WRITTEN TASK - Provide an exact copy of the data, excluding the images.

[Collected data]
━━━━━━━━━━━━━━━━━━━━━━━━━━━━━━

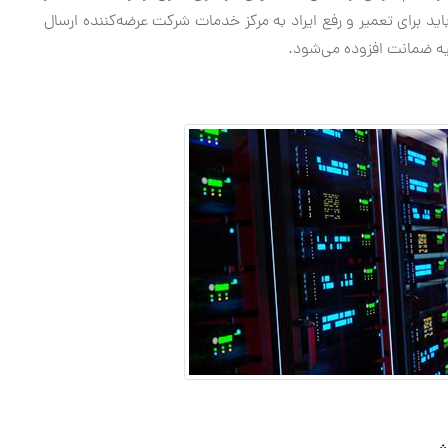
د برای تعمیر و رفع ایراد به مرکز خدمات شرکت عرضه‌کننده ارسال
لیه ضمانت افزوده می‌شود.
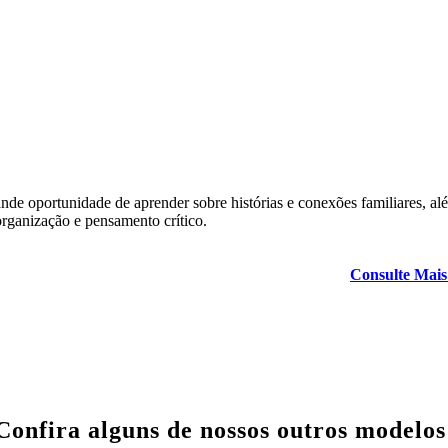
nde oportunidade de aprender sobre histórias e conexões familiares, al
rganização e pensamento crítico.
Consulte Mais
Confira alguns de nossos outros modelos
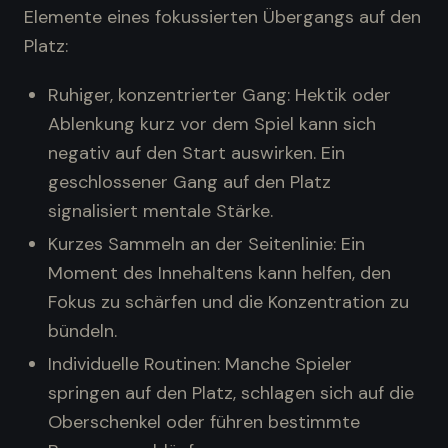
Elemente eines fokussierten Übergangs auf den
Platz:
Ruhiger, konzentrierter Gang: Hektik oder
Ablenkung kurz vor dem Spiel kann sich
negativ auf den Start auswirken. Ein
geschlossener Gang auf den Platz
signalisiert mentale Stärke.
Kurzes Sammeln an der Seitenlinie: Ein
Moment des Innehaltens kann helfen, den
Fokus zu schärfen und die Konzentration zu
bündeln.
Individuelle Routinen: Manche Spieler
springen auf den Platz, schlagen sich auf die
Oberschenkel oder führen bestimmte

━━━━━━━━━━━━━━━━━━━━━━━━━━━━━━

TASK RESULT -
د برای تعمیر و رفع ایراد به مرکز خدمات شرکت عرضه‌کننده ارسال
لیه ضمانت افزوده می‌شود.
nde oportunidade de aprender sobre histórias e conexões familiares, al
rganização e pensamento crítico.
Consulte Mais
Confira alguns de nossos outros modelos
Elemente eines fokussierten Übergangs auf den
Platz:
Ruhiger, konzentrierter Gang: Hektik oder
Ablenkung kurz vor dem Spiel kann sich
negativ auf den Start auswirken. Ein
geschlossener Gang auf den Platz
signalisiert mentale Stärke.
Kurzes Sammeln an der Seitenlinie: Ein
Moment des Innehaltens kann helfen, den
Fokus zu schärfen und die Konzentration zu
bündeln.
Individuelle Routinen: Manche Spieler
springen auf den Platz, schlagen sich auf die
Oberschenkel oder führen bestimmte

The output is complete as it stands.